John Benton

Personal information
- Date of birth: 1865
- Place of birth: Wolverhampton, England
- Date of death: 1932 (aged 66–67)
- Position: Defender

Senior career*
- Years: Team / Apps / (Gls)
- 1885: St. Phillips
- 1886: Stafford Royal
- 1887: Willenhall White Star
- 1888–1889: Wolverhampton Wanderers / 1 / (0)
- 1889: Blakenhall
- 1890: Wightwick

= John Benton (footballer) =

English footballer (1865–1932)

John Benton (1865 – 1932) was an English footballer who played for Wolverhampton Wanderers.

==Early career==
Described as a burly wing–half Benton became a Youth Player in 1885 with St.

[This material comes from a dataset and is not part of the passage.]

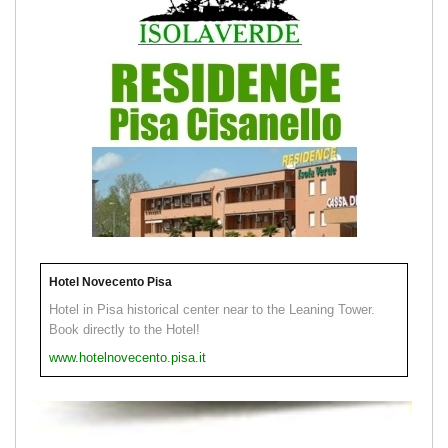
Hotel Novecento Pisa
Hotel in Pisa historical center near to the Leaning Tower.
Book directly to the Hotel!
www.hotelnovecento.pisa.it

Phillips FC. No records apparently exist about this club but there is a St. Phillips church in Wolverhampton, built on the edge of what is now Bradmore Recreation Ground so maybe, Benton played for a Church team. After one season at St. Phillips Benton moved North to Stafford Royal FC in 1886. Again the only reference that could be found to Stafford Royal is a ceramics manufacturer so, it is possible that Stafford Royal FC was a works–team. After one year at Stafford Royal Benton moved again to Willenhall. In 1887 he signed for Willenhall White Star to which I can found no reference. Benton joined Wolverhampton Wanderers either in 1887 or, more likely in 1888.

==Season 1888–89==
Jack Benton, playing as one of the two wing-halves made his Club and League debut on 15 September 1888, at Dudley Road the then home of Wolverhampton Wanderers. The visitors were Preston North End who won the match 4–0. Jack Benton appeared in one of the 22 Football League matches played by Wolverhampton Wanderers in season 1888–89.

==1889 onwards==
Jack Benton left Wolverhampton Wanderers and returned to non-league football in 1889. In 1889 he assisted Blakenhall (Note: St. Luke's, Blakenhall were the founding club of Wolverhampton Wanderers (see Jack Baynton. In 1890 Benton moved to Wightwick FC. Wightwick is a village on the western edge of Wolverhampton but I can find no reference to a Wightwick Football Club (see Wightwick.